If her cup was overflowing, why did she feel so empty? This was her dream come true. The fortunes of the White Christmas Inn had been turned around. Her bills were paid. The storeroom off the front hall was filled to bursting with toys and gifts.

The chartered bus to bring people for the Christmas Day Dream was paid for, Emma had enough money to get each family a supermarket certificate for a month’s worth of groceries after Christmas was over. Three huge turkeys were thawing for the feast, Mona had volunteers making pies.

Holiday Happenings had succeeded beyond her wildest dreams. Tonight a news crew had come from Fredericton, which meant tomorrow, Christmas Eve, could be the inn’s biggest night so far.

Her success didn’t feel the way she thought it would at all. She felt oddly hollow, empty despite the fact Holiday Happenings had succeeded beyond what she had ever dared to dream for it.

Maybe the truth about all her ruined Christmases was that no matter what happened, they could never meet her expectations.

What she really wanted was not Christmas. Not skaters on ponds and perfect gifts piled high under the tree, not turkey and stuffing and carols sung around a crackling fire.

Maybe what she really wanted was what Christmas had stood for a long time ago, before trees and packages and music and trinkets had all cluttered the message.

Love.

And that was what had eluded her again and again.

After everyone had gone home, Emma wearily climbed the stairs, and went down the hall to her room, feeling so alone.

She hesitated and opened the door to the green room, ready for her mother’s arrival tomorrow night on the eight o’clock bus.

Emma went in and sat down on the bed. The little ghost of the girl she used to be came and sat down beside her.

“We’re going to have a good Christmas,” she promised her. “Finally.”

And in the quiet of that moment, without the crush of skaters and the gallons of hot chocolate, she was amazed that she believed it.

Suddenly, she knew that’s what it was all about, Holiday Happenings, the Christmas Day Dream—it hadn’t been about giving to others, though that’s what it looked like from the outside.

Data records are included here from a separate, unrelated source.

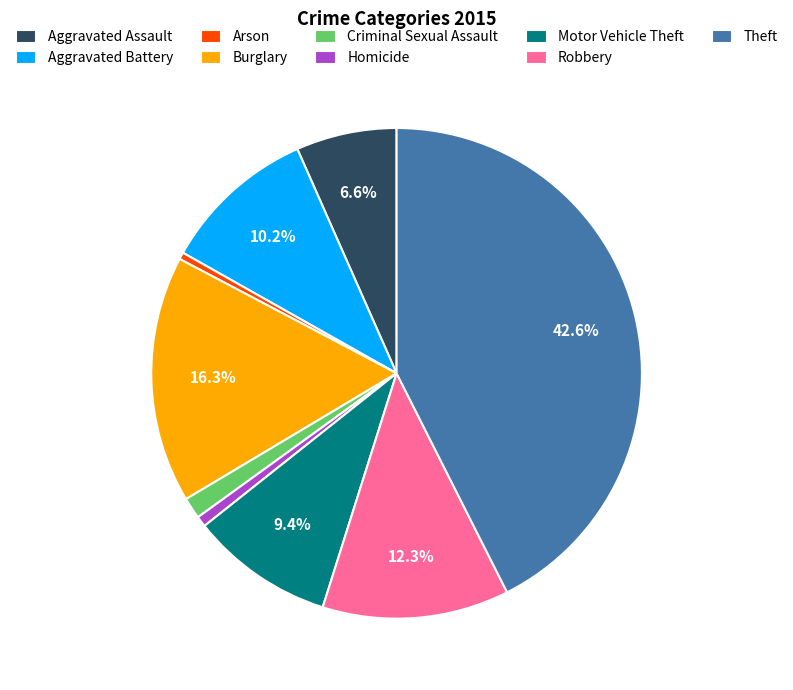

The Homicide slice represents 1% of the pie. True or false?

True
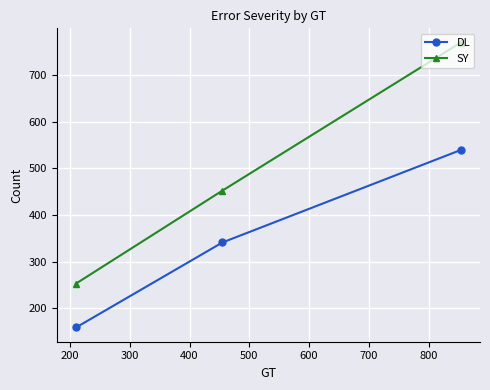

How many values in the DL series are below 341?

1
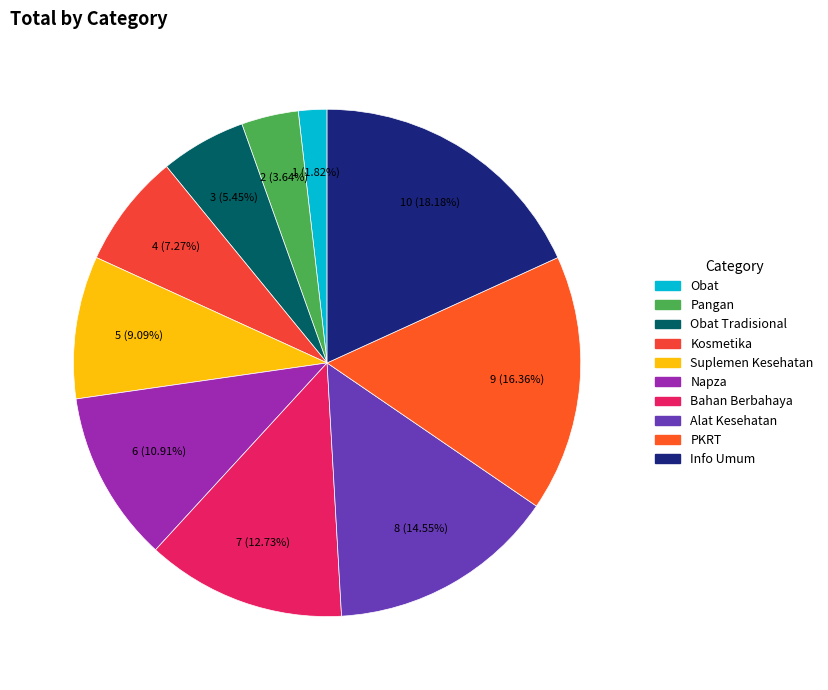

How many slices are in this pie chart?

10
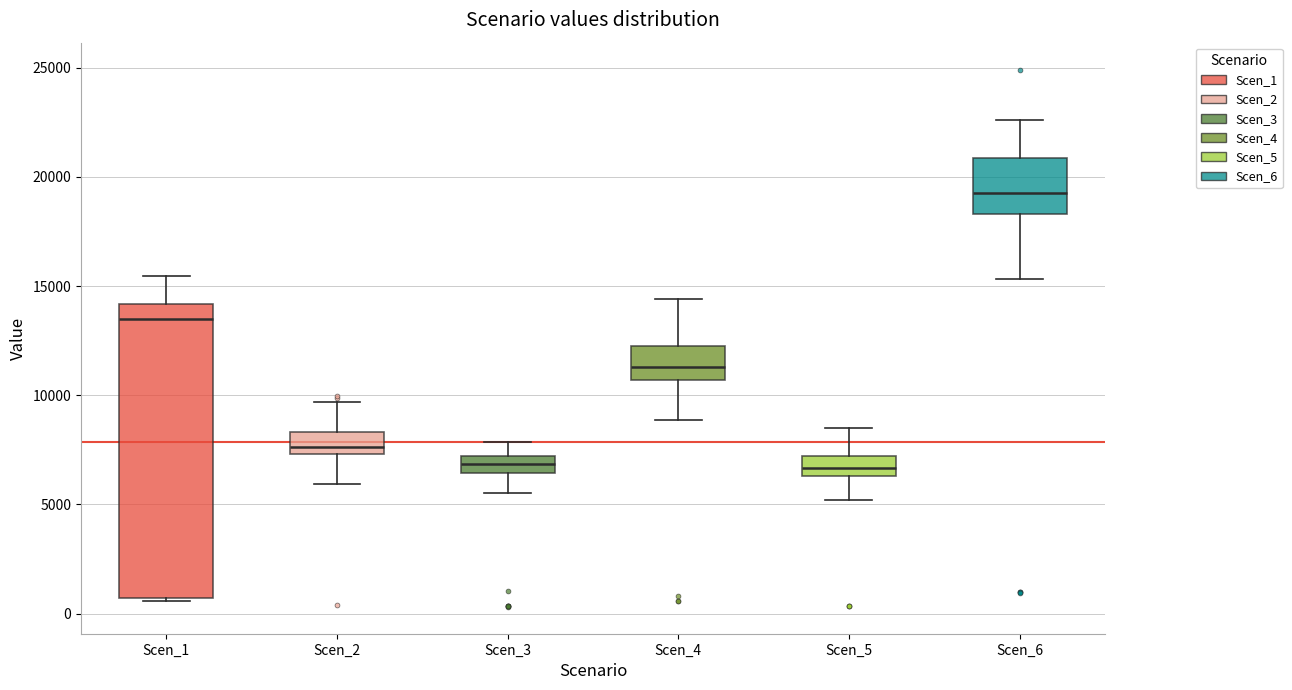

Reading left to right, transcribe this box plot: for each box, give where its median line is, the range the box spans, and where its two whiskers end, as read against the y-axis. The values are not printed on the chart, so give them approximately, as read against the axis.

Scen_1: median 13500, box 500 to 14000, whiskers 500 to 15500
Scen_2: median 7500 (just above the box's lower edge), box 7500 to 8500, whiskers 6000 to 9500
Scen_3: median 7000 (inside the box), box 6500 to 7000, whiskers 5500 to 8000
Scen_4: median 11500, box 10500 to 12500, whiskers 9000 to 14500
Scen_5: median 6500 (inside the box), box 6500 to 7000, whiskers 5000 to 8500
Scen_6: median 19500, box 18500 to 21000, whiskers 15500 to 22500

Inside herself, Emma knew the truth. It was really all about her. Every single thing she had done, including insisting her mother come, had been about her, about her trying to be good enough, trying to shore up that terribly shaky self-esteem.

She had been trying desperately to create something that never was with all the Christmas hoopla, with taking on the house, with creating that perfect room for her mother. She had been looking to repair what was inside herself by making a perfect picture outside herself.

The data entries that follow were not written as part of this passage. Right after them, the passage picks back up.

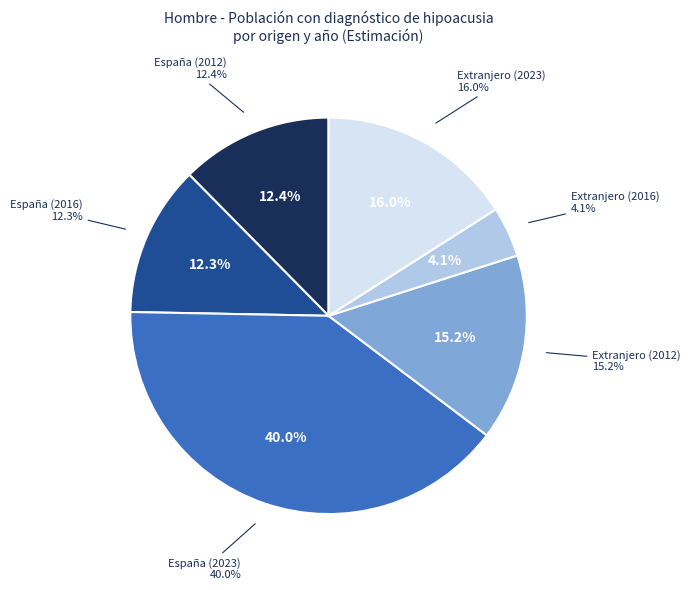

Rank the categories by value from lowest to highest.

Extranjero (2016), España (2016), España (2012), Extranjero (2012), Extranjero (2023), España (2023)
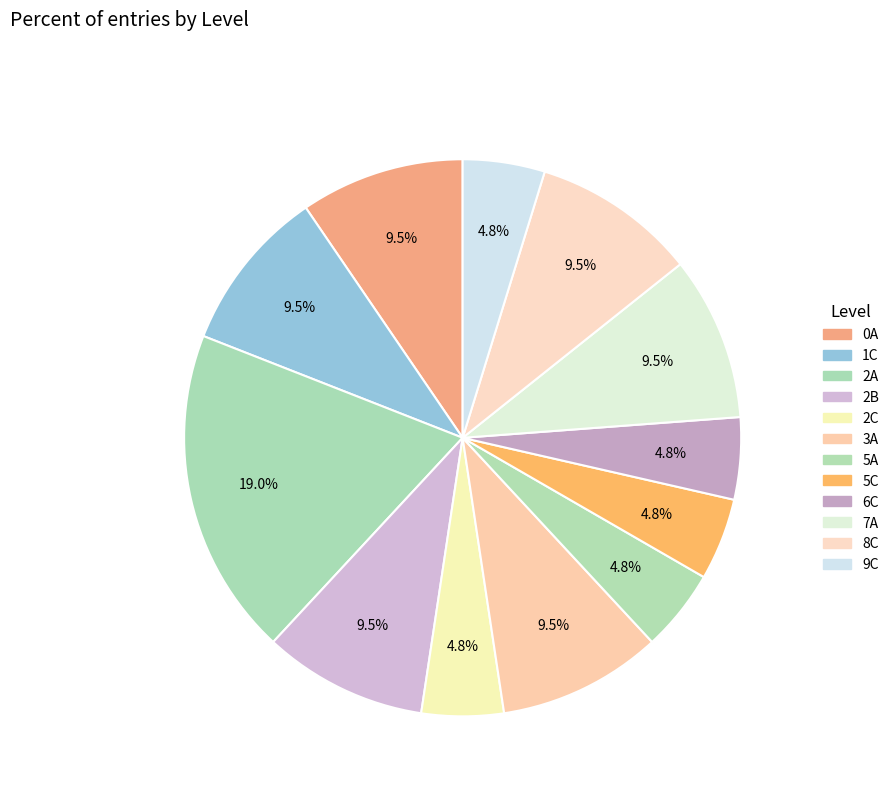

Between 1C and 3A, which is larger?

1C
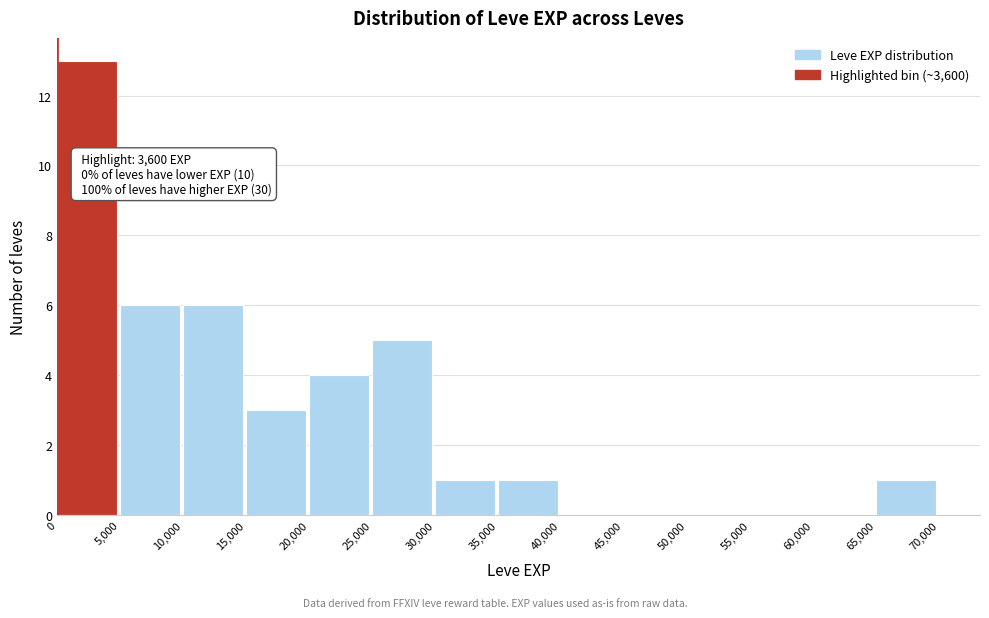

Over which range of the x-axis is the bar tallest?

0 to 5,000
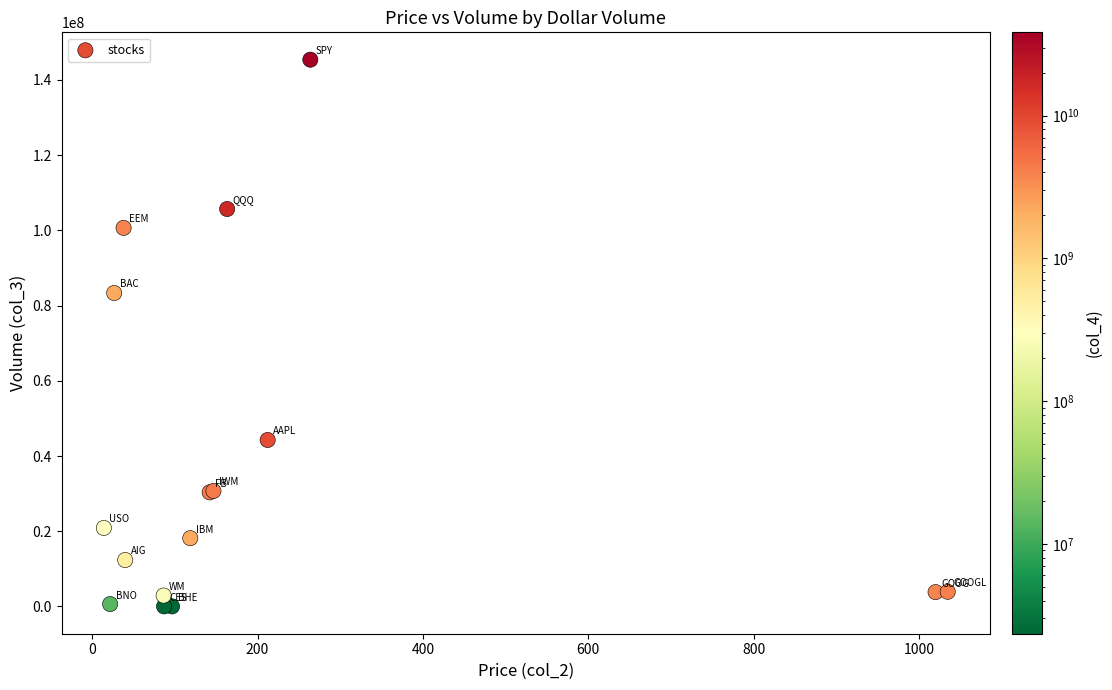

What Y value in the scatter plot is closest to 72691253?

83331752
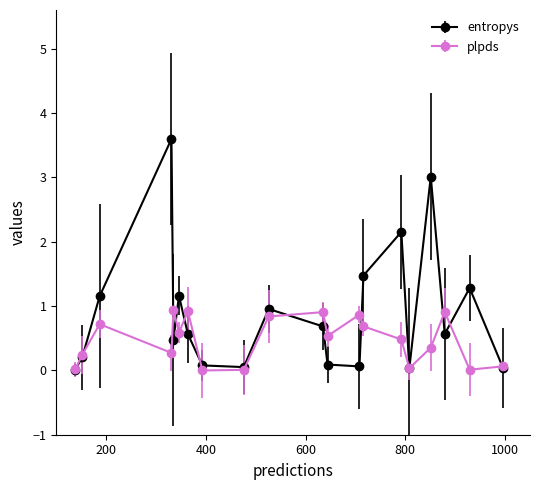

Which series has the largest range (max minus min)?

entropys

The only time she had ever felt the magic she wanted from Christmas was on the pond skating with Ryder. It had not been the wild-child who had skated with him. Not the woman-scorned. Not the independent-woman-innkeeper.

It had been Emma. Just Emma. And with that had come a feeling of freedom, of finally being seen and appreciated for who she really was.

And Ryder had still walked away from that. From who she really was. It was devastating. So much worse than Peter’s abandonment, because Peter had walked away from a role she played, not who she was. In retrospect, he had done them both a favor, released her from pretense.

That first night Ryder had come, she had told him bravely, proudly even, “Christmas transforms everything. It makes all things magic.”

And now she realized something magic had happened. It didn’t have to do with Christmas, but with love. Falling for Ryder, she had put away the masks and found out who she really was, become who she really was, and even if Ryder had walked away from that, she wasn’t going to.

She was going to give herself the gift she had looked for from everyone else. Love. Surprised, for it had come when she least expected it, Emma felt the exquisite sense of peace that she had looked for her entire life.